3. Radial Velocity and Transit Characterization Equations

Standard equations quantifying the system's dynamics were employed:

• Radial velocity semi-amplitude:

$$K = \left(\frac{2\pi G}{P}\right)^{1/3} \frac{M_p \sin i}{(M_* + M_p)^{2/3}} \cdot \frac{1}{\sqrt{1-e^2}}$$

where $K$ is the RV semi-amplitude, $P$ the period, $M_p$ the planet’s mass, $M_*$ the stellar mass, $e$ the orbital eccentricity.

• Transit duration (assuming circular chord):

$$T_{14} = \frac{P}{\pi} \arcsin\left[\frac{\sqrt{(R_* + R_p)^2 - (a \cos i)^2}}{a}\right]$$

where $T_{14}$ is the total transit duration, $R_*$ the stellar radius, $R_p$ the planetary radius, $a$ the semi-major axis, and $i$ the inclination.

These relations were central to the EXOFASTv2 global fits used to infer system architecture.

4. Eccentricity and Migration Histories

The measured eccentricity ($e \approx 0.54$) is significant but falls distinctly below the $e \gtrsim 0.8$ regime characteristic of high-eccentricity tidal migrators (e.g., HD 80606 b). Instead, planet-planet scattering models such as those discussed by Petrovich (2014) predict $e \leq 0.8$ for runaway encounters, fully consistent with TOI-6692 b’s observed eccentricity. This suggests an evolutionary scenario involving dynamical interactions and subsequent weak tidal damping rather than recent high-e migration.

A plausible implication is that TOI-6692 b presents a valuable testbed for constraining intermediate-eccentricity migration mechanisms and the population outcomes of scattering events at moderate orbital periods.

5. Ephemeris Refinement and Prospects for Future Monitoring

The initial single TESS transit left an approximate $\pm$4.6 day uncertainty on the orbital period. The multi-night LCOGT in-transit detection in 2025 narrowed this to $\pm$0.012 day, yielding an updated ephemeris:

• Next transit windows can be scheduled with $<$20 min timing uncertainty.

Such precise period refinement enables targeted capture of full ingress/egress in future campaigns. Ongoing and proposed monitoring via ground- and space-based observatories (including LCOGT and CHEOPS) will permit detailed transit curve characterization and transmission spectroscopy (TSM $\simeq$ 23), supporting atmospheric and interior structure inference.

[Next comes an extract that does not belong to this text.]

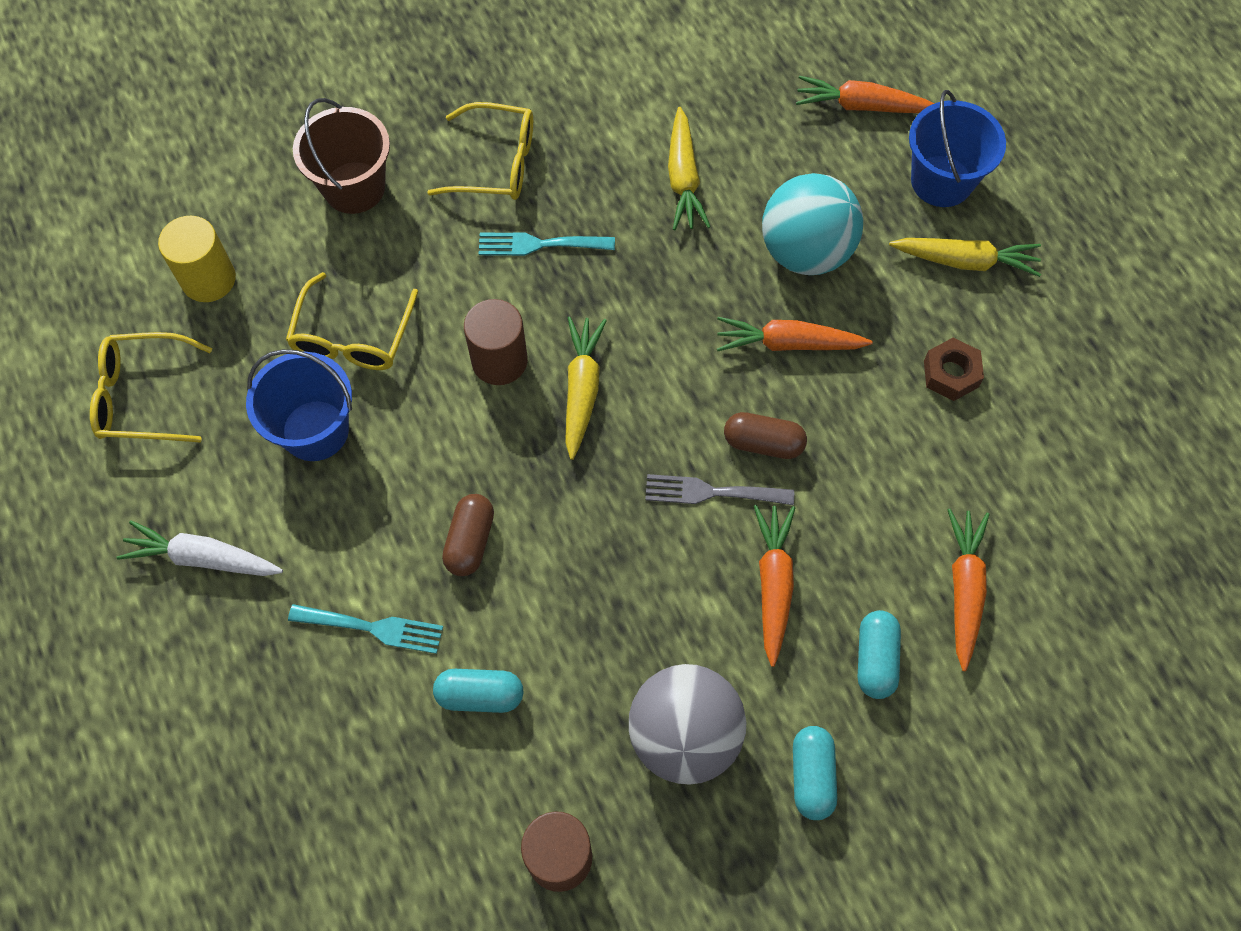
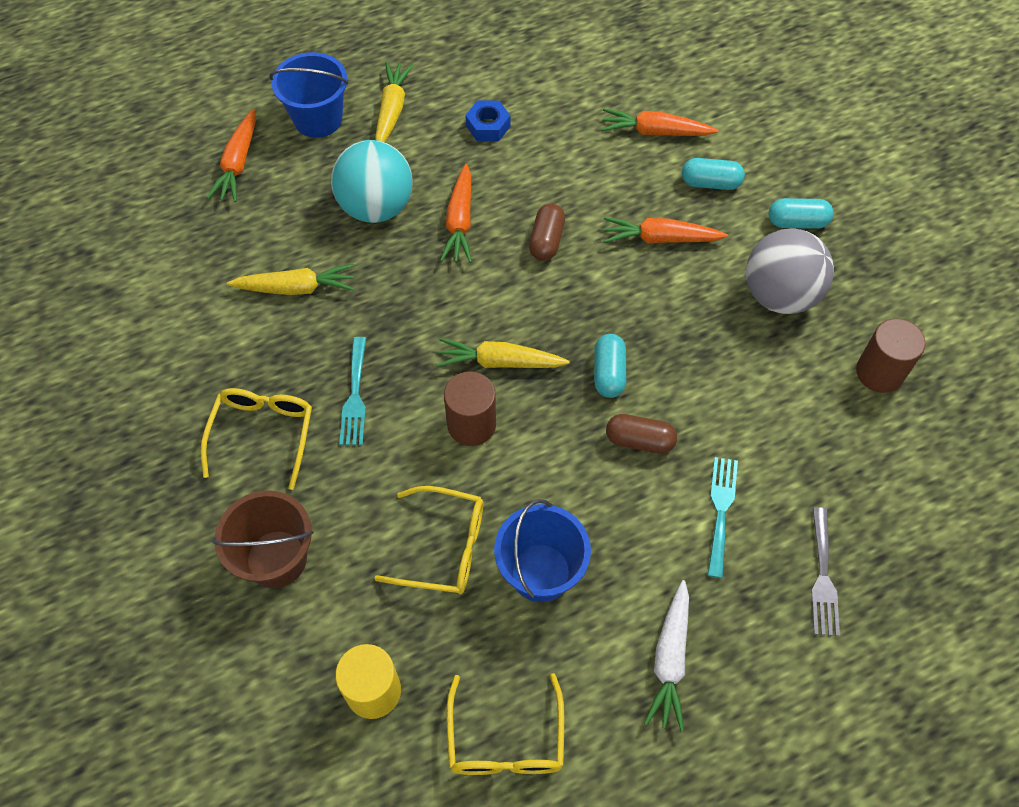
camera: 90 degrees left, 5 degrees down
(480, 695) = (767, 428): turquoise capsule -> turquoise capsule (608, 373)
(711, 492) = (588, 274): grey fork -> grey fork (823, 577)
(951, 374) = (488, 126): brown nut -> blue nut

6. Long-Term Radial Velocity Trends and Outer Companion Constraints

A persistent linear RV slope ($\dot{\gamma} \sim -0.028$ m s$^{-1}$ day$^{-1}$ across $\sim$800 days) signals the gravitational influence of an outer companion. Speckle imaging with Zorro/Gemini-South excludes stellar companions brighter than $\Delta$mag $\leq$ 6 at separations 0.1–1.2″ (30–376 AU), imposing an upper mass limit $<$400 $M_J$ for resolved objects at $>$20 AU.

Interior to $\sim$20 AU, RV residuals constrain $M \sin i$ versus $a$. Continued RV monitoring is needed to establish the outer companion’s orbital period and mass, a plausible implication being the presence of low-mass substellar or planetary companions influencing TOI-6692 b’s long-term dynamical evolution.

7. Significance within TESS and Exoplanet Population Context

TOI-6692 b is one of the few single-transit TESS candidates at $P > 100$ days for which a secure mass, radius, and eccentricity have been measured. Its confirmation highlights the efficacy and necessity of coordinated citizen-science identification, high-cadence RV monitoring, and multi-night ground-based photometry for constraining ephemerides and system parameters in cases of limited transit coverage. The night-to-night stability demonstrated by LCOGT and similar facilities proves crucial for refining long-period single-transit planet discoveries.

For population studies, TOI-6692 b enters an exclusive regime, providing empirical leverage on late-stage migration channels and the architectures of giant planet systems beyond 1 AU (Bieryla et al., 22 Jan 2026).